■ Exercise A: In the text on the Sepsis-detecting microscope, copy the passage that begins at "With bacteria currently" and stops after "of medical diagnosis.", changing "patient" to "person".
■ Exercise B: List every famous person the Sepsis microscope text names as having died of Sepsis.

■ Selected excerpt:
Dubbed the ‘silent killer’, and more commonly known as ‘blood poisoning’, Sepsis is a whole-body inflammatory reaction that kills over 20,000 people per day worldwide, striking regardless of age, gender or fitness and killing more people than prostate cancer, breast cancer and HIV/AIDS combined. It is estimated that 44,000 people die every year from Sepsis in the UK alone.
Sepsis has already claimed the lives of many famous people, including legendary heavyweight boxer Muhammad Ali, singer Robert Palmer, Superman actor Christopher Reeve and Pope John Paul II.
About the size of a small book, the new microscope has the potential to simultaneously detect more than one million biomarkers, the tell-tale signs of Sepsis and many other diseases.
Current techniques can take as long as one day to perform a similar test. This new method, which combines photonics technology, microfluidics and molecular biology, can produce a result in just 30 minutes.
By sending polarised beams of light through birefringent crystals and a cartridge containing a blood drop and an array of receptors, the system is able to detect the interaction of light with the bacteria or proteins captured by the receptors. The intensity of the transmission image is then analysed to provide the physician with an accurate detection of ‘what’, and ‘how much’ bacteria or proteins are present.
With bacteria currently needing to reproduce in large quantities before an accurate diagnosis can be made, this can mean a patient waiting over 24 hours before all the information is at hand to decide a course of treatment. This new device produces sample-to-result processing up to 50 times quicker than current methods. With a condition like Sepsis, where time is of the essence, this looks set to usher in a new era of medical diagnosis.

■ Listed entries:
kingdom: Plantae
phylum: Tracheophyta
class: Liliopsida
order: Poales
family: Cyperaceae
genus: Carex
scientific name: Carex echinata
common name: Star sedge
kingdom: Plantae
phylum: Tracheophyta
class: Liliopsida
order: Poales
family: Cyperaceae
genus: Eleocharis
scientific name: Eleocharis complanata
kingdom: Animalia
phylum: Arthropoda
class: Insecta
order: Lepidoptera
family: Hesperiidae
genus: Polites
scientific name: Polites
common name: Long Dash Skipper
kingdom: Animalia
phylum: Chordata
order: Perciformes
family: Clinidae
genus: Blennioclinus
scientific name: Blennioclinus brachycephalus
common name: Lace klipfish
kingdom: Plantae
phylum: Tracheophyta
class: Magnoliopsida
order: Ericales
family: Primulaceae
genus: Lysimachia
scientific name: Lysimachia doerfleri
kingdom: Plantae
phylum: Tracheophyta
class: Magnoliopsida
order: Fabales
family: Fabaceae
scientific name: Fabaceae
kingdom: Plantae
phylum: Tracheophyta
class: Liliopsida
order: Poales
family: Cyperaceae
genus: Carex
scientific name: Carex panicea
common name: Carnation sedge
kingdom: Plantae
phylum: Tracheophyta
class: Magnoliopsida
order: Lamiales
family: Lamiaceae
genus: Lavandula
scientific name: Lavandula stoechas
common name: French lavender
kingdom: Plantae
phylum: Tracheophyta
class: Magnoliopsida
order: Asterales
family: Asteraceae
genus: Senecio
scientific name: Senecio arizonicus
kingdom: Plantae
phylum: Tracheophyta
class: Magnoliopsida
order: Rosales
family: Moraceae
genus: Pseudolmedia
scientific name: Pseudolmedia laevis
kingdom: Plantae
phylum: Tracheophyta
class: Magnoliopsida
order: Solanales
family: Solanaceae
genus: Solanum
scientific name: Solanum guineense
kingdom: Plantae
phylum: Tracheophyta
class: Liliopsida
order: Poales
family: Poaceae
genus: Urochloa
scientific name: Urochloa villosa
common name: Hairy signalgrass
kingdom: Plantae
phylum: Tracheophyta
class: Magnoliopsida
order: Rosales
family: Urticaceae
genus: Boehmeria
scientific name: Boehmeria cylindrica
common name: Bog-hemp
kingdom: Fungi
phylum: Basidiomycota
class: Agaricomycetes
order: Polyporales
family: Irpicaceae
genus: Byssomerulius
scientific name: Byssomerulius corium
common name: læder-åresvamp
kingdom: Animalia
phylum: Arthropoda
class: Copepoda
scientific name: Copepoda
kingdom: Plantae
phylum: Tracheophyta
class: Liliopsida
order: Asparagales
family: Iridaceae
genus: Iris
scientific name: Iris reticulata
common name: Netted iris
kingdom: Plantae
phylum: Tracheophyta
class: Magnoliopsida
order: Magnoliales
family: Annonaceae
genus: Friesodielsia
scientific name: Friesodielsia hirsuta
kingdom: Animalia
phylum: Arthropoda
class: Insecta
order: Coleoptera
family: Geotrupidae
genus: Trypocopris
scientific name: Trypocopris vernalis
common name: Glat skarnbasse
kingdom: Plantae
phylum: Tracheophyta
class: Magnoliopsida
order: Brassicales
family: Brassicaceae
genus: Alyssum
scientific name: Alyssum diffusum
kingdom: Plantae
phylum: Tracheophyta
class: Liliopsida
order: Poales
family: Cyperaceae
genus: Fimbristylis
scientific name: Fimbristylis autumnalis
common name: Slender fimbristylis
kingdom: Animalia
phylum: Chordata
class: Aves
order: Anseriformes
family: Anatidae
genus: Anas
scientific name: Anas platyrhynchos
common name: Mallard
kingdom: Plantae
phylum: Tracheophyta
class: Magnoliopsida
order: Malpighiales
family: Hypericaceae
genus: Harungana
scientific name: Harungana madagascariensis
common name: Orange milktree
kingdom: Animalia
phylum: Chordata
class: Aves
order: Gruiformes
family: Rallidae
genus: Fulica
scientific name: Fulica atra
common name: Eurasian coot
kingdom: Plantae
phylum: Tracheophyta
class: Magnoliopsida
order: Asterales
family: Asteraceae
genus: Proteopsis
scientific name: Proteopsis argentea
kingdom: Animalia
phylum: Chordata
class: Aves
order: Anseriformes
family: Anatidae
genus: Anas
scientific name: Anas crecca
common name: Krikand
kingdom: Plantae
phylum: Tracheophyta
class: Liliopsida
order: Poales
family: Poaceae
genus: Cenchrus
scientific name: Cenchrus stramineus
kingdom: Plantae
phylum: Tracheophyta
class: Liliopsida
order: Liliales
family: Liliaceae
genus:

■ Answer space A:
With bacteria currently needing to reproduce in large quantities before an accurate diagnosis can be made, this can mean a person waiting over 24 hours before all the information is at hand to decide a course of treatment. This new device produces sample-to-result processing up to 50 times quicker than current methods. With a condition like Sepsis, where time is of the essence, this looks set to usher in a new era of medical diagnosis.

■ Answer space B:
Muhammad Ali
Robert Palmer
Christopher Reeve
Pope John Paul II